▸ **What the task requires**:
The line with "LibreOffice for other operating systems" through the last line of the entries: give these again exactly, and only these, without any pictures.

Page-level text extractions
------------------------
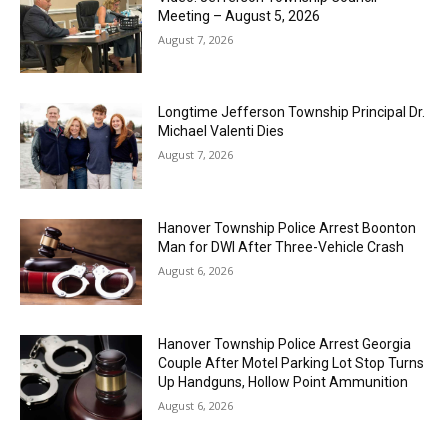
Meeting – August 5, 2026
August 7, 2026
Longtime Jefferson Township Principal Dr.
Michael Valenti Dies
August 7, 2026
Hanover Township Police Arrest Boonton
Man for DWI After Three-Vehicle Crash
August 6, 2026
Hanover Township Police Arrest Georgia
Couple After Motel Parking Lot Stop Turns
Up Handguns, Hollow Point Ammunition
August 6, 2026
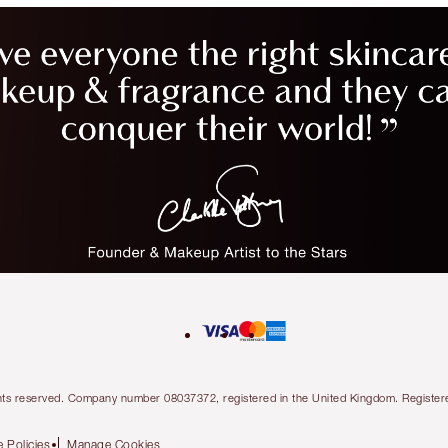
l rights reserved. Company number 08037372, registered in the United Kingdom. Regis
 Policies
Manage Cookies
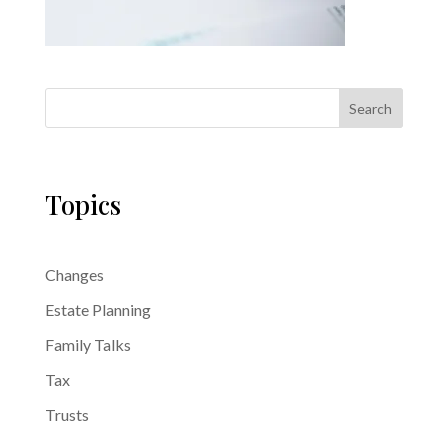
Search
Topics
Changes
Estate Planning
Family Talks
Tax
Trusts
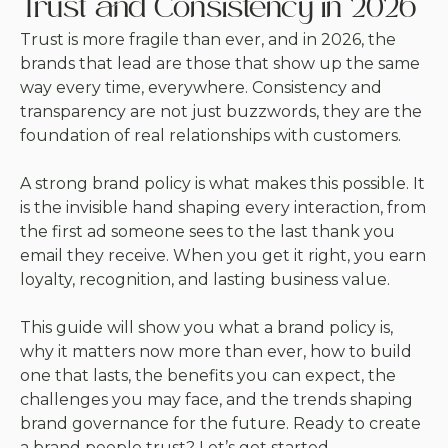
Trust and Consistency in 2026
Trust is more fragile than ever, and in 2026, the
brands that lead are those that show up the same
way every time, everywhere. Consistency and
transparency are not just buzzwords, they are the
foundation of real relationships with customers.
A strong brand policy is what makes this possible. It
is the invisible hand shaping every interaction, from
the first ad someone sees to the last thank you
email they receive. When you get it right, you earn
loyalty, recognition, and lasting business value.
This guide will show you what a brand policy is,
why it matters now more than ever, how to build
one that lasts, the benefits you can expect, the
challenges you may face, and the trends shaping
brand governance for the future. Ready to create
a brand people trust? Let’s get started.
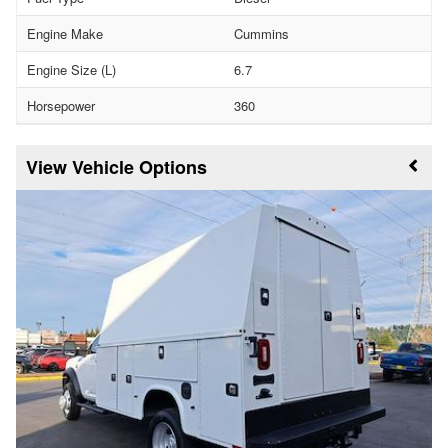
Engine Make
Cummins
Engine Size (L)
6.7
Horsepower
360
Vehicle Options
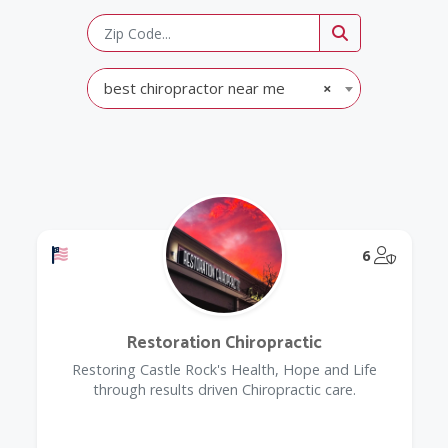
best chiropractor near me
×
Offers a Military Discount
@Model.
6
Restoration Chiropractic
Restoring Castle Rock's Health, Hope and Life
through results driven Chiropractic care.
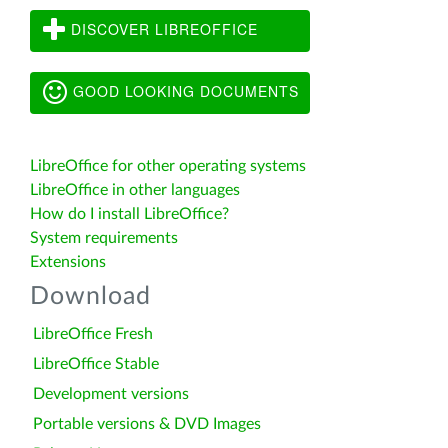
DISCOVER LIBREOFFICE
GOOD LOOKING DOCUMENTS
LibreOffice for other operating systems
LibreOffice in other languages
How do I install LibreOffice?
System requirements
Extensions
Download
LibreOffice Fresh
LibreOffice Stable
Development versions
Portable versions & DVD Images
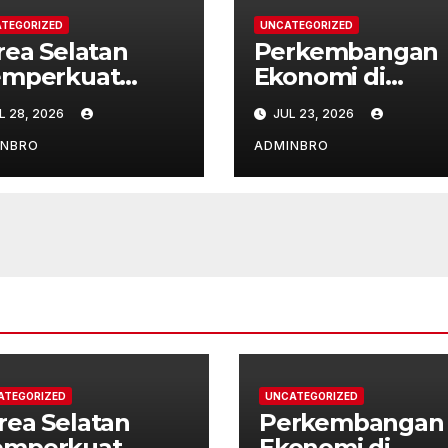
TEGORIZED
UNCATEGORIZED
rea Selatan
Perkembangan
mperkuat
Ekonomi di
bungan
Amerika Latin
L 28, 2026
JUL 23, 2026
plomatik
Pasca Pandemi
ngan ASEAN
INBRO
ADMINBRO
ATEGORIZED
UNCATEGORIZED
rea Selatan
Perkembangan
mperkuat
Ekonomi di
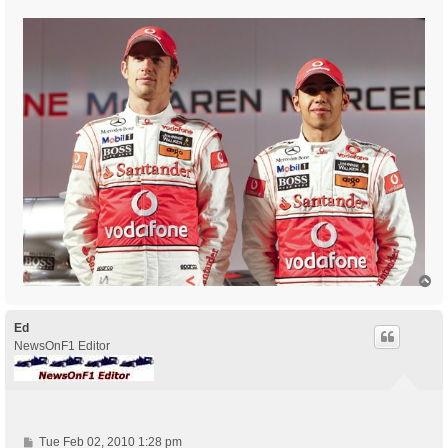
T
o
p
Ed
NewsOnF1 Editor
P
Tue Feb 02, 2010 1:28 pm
------------------------
▸ **Answer space**:
LibreOffice for other operating systems
LibreOffice in other languages
How do I install LibreOffice?
System requirements
Extensions
Download
LibreOffice Fresh
LibreOffice Stable
Development versions
Portable versions & DVD Images
TEGORIZED
UNCATEGORIZED
rea Selatan
Perkembangan
mperkuat
Ekonomi di
bungan
Amerika Latin
L 28, 2026
JUL 23, 2026
plomatik
Pasca Pandemi
ngan ASEAN
INBRO
ADMINBRO
ATEGORIZED
UNCATEGORIZED
rea Selatan
Perkembangan
mperkuat
Ekonomi di
T
o
p
Ed
NewsOnF1 Editor
P
Tue Feb 02, 2010 1:28 pm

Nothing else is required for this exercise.